As Large Language Models (LLMs) saturate elementary benchmarks, the research frontier has shifted from generation to the reliability of automated evaluation. We demonstrate that standard "LLM-as-a-Judge" protocols suffer from a systematic evaluation Alignment Gap when applied to upper-undergraduate to early graduate level mathematics. To quantify this, we introduce QEDBench, the first benchmark to systematically measure alignment with human experts on undergraduate-level math proofs by contrasting course-specific rubrics against expert common knowledge criteria. By deploying a dual-evaluation matrix ($7$ judges $\times$ $5$ solvers) against 1,000+ hours of human evaluation, we reveal that certain frontier evaluators like Claude 4.5 Opus exhibit significant positive bias (up to $+0.28$ mean score inflation), effectively "hallucinating rigor" in flawed proofs.
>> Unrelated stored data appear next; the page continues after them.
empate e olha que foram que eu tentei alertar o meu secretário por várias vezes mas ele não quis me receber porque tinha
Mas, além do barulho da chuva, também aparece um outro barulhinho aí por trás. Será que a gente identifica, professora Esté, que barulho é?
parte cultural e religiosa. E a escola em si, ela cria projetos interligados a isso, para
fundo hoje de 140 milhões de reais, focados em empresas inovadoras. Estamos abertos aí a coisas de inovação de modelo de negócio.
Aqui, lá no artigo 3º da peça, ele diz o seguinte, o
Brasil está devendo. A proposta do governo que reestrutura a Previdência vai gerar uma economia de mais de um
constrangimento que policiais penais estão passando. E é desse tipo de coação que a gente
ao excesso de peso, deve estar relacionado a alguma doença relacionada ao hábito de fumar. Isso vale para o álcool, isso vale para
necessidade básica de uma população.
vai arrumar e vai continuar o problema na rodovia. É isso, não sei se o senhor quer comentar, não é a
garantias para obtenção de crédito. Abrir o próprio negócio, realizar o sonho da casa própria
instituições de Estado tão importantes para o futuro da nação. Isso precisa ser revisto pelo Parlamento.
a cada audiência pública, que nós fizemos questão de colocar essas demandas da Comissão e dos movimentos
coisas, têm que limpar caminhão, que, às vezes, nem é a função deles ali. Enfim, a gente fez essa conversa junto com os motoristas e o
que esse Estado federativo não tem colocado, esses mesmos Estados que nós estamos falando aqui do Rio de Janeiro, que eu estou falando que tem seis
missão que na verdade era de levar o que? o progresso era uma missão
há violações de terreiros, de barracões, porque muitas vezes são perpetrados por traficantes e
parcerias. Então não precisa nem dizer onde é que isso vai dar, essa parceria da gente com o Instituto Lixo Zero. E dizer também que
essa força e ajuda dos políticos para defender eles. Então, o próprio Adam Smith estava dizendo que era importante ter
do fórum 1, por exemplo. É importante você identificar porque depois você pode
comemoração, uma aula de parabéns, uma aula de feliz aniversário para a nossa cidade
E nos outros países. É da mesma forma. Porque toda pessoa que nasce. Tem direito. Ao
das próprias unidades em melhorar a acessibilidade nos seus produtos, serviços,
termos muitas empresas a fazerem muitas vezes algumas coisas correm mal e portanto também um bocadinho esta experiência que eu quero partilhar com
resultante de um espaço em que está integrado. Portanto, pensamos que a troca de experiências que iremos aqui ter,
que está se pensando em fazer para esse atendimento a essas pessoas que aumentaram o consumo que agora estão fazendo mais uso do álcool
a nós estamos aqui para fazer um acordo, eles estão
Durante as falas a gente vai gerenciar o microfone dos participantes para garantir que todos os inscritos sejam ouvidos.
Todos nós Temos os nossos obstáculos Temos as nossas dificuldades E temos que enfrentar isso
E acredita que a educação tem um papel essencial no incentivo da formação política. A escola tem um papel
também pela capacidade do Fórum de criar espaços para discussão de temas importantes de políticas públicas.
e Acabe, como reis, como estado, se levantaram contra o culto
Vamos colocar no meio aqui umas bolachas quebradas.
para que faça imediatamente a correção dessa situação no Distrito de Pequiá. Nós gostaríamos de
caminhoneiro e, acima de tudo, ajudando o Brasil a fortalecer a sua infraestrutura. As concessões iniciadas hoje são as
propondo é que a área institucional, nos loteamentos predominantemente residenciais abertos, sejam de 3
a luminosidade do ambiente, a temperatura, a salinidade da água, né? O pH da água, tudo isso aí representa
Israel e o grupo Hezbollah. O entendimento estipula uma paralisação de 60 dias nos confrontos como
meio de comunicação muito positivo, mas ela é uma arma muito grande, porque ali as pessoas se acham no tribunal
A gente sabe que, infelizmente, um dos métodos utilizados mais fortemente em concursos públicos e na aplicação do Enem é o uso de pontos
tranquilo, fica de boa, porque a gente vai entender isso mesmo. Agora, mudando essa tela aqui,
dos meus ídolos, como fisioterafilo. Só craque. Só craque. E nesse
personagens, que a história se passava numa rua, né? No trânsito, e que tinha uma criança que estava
Furthermore, we uncover a critical reasoning disparity: while Gemini 3.0 Pro achieves state-of-the-art performance (0.91 raw score), specialized reasoning models like o3-deep-research collapse in discrete domains, dropping to 42.1\% accuracy in Graph Theory. We release QEDBench as a public benchmark for evaluating and improving AI judges.